Personal information
- Full name: Matthew Garside
- Born: 1 October 1990 (age 35)
- Height: 6 ft 1 in (1.85 m)
- Weight: 15 st 4 lb (97 kg)

Playing information
- Position: Second-row, Centre, Loose forward
Club
| Years | Team | Pld | T | G | FG | P |
| 2010 | Gateshead Thunder | 12 | 4 | 0 | 0 | 16 |
| 2011–12 | York City Knights | 46 | 16 | 0 | 0 | 64 |
| 2013–14 | Sheffield Eagles | 55 | 22 | 0 | 0 | 88 |
| 2015–17 | London Broncos | 77 | 23 | 0 | 0 | 92 |
| 2018–19 | Bradford Bulls | 40 | 11 | 0 | 0 | 44 |
| 2020–22 | Halifax | 14 | 3 | 0 | 0 | 12 |
| 2022(loan) | → Dewsbury Rams | 2 | 0 | 0 | 0 | 0 |
| 2023–25 | Dewsbury Rams | 19 | 3 | 0 | 0 | 12 |
|  | Total | 265 | 82 | 0 | 0 | 328 |
- Source: As of 28 January 2024

= Matt Garside =

English rugby league footballer

Matt Garside is a former English professional rugby league player who played as a forward and . He is the assistant coach of Dewsbury Rams in the RFL Championship.

He previously played for the Gateshead Thunder in Championship 1, and the York City Knights, Sheffield Eagles and the London Broncos in the Championship. Garside also played for the Bradford Bulls in League 1.

==Playing career==
===Gateshead Thunder===
In 2010, Garside played for Gateshead Thunder making 12 appearances and scoring four tries.

===York City Knights===
During 2011 and 2012, Matt Garside played for York City making 46 appearances and scoring 16 tries.

===Sheffield Eagles===
on 6 September 2012, Sheffield announced the signing of Garside from the 2013 Championship season onwards. Garside played a large part of Sheffield's Grand Final winning season scoring 9 tries in 27 games with impressive performances.

===London Broncos===
On 2 September 2014 relegated Super League side, London Broncos, announced the signing of Garside on a two-year full-time contract. This is his first full-time contract. Commenting on it (extract from reference), "I'm really excited to be joining the club and starting the hard work to take us into a strong Championship season.
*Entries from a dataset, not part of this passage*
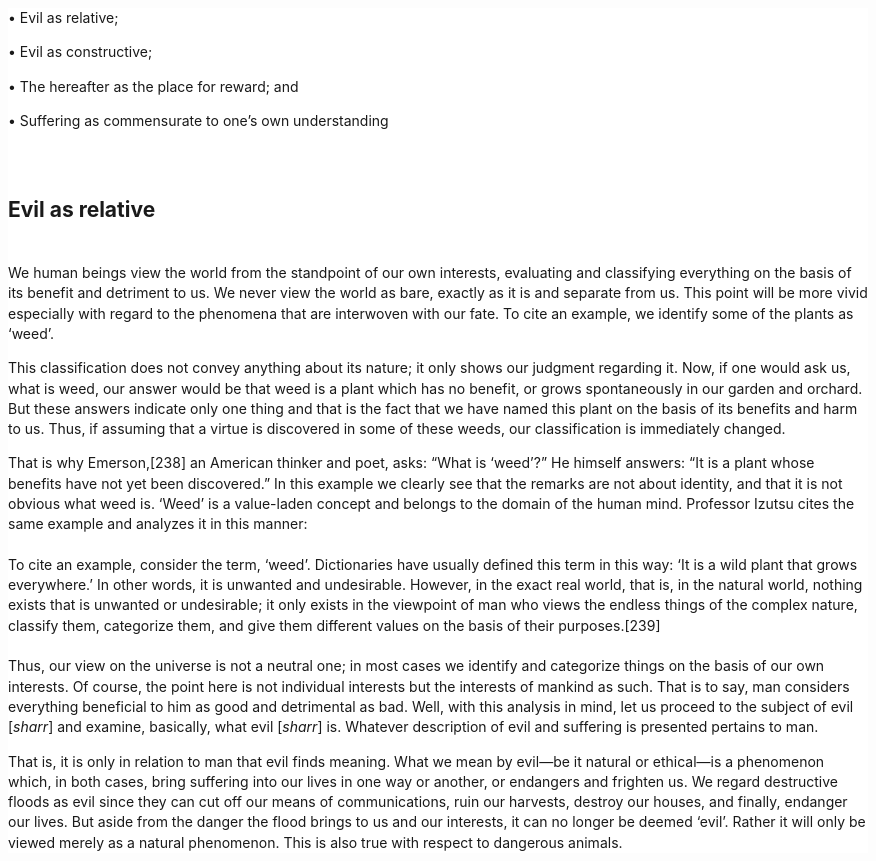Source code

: • Evil as relative;

• Evil as constructive;

• The hereafter as the place for reward; and

• Suffering as commensurate to one’s own understanding

 

Evil as relative
----------------

   
 We human beings view the world from the standpoint of our own
interests, evaluating and classifying everything on the basis of its
benefit and detriment to us. We never view the world as bare, exactly as
it is and separate from us. This point will be more vivid especially
with regard to the phenomena that are interwoven with our fate. To cite
an example, we identify some of the plants as ‘weed’.

This classification does not convey anything about its nature; it only
shows our judgment regarding it. Now, if one would ask us, what is weed,
our answer would be that weed is a plant which has no benefit, or grows
spontaneously in our garden and orchard. But these answers indicate only
one thing and that is the fact that we have named this plant on the
basis of its benefits and harm to us. Thus, if assuming that a virtue is
discovered in some of these weeds, our classification is immediately
changed.

That is why Emerson,[238] an American thinker and poet, asks: “What is
‘weed’?” He himself answers: “It is a plant whose benefits have not yet
been discovered.” In this example we clearly see that the remarks are
not about identity, and that it is not obvious what weed is. ‘Weed’ is a
value-laden concept and belongs to the domain of the human mind.
Professor Izutsu cites the same example and analyzes it in this
manner:  
    
 To cite an example, consider the term, ‘weed’. Dictionaries have
usually defined this term in this way: ‘It is a wild plant that grows
everywhere.’ In other words, it is unwanted and undesirable. However, in
the exact real world, that is, in the natural world, nothing exists that
is unwanted or undesirable; it only exists in the viewpoint of man who
views the endless things of the complex nature, classify them,
categorize them, and give them different values on the basis of their
purposes.[239]     
    
 Thus, our view on the universe is not a neutral one; in most cases we
identify and categorize things on the basis of our own interests. Of
course, the point here is not individual interests but the interests of
mankind as such. That is to say, man considers everything beneficial to
him as good and detrimental as bad. Well, with this analysis in mind,
let us proceed to the subject of evil [*sharr*] and examine, basically,
what evil [*sharr*] is. Whatever description of evil and suffering is
presented pertains to man.

That is, it is only in relation to man that evil finds meaning. What we
mean by evil—be it natural or ethical—is a phenomenon which, in both
cases, bring suffering into our lives in one way or another, or
endangers and frighten us. We regard destructive floods as evil since
they can cut off our means of communications, ruin our harvests, destroy
our houses, and finally, endanger our lives. But aside from the danger
the flood brings to us and our interests, it can no longer be deemed
‘evil’. Rather it will only be viewed merely as a natural phenomenon.
This is also true with respect to dangerous animals.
It's a massive move for me and I am really happy that I have been given the opportunity to move down to London and become a full-time athlete."

===Bradford Bulls===
In September 2017 his contract ran out at London so he signed for Bradford on a two-year deal.

===Halifax Panthers===
In 2020, Garside signed a contract to join Halifax Panthers.

===Dewsbury Rams===
Garside joined Dewsbury in 2022 on loan from Halifax and made the move permanent in 2023. At the end of 2024 Garside was appointed assistant coach for the 2025 season.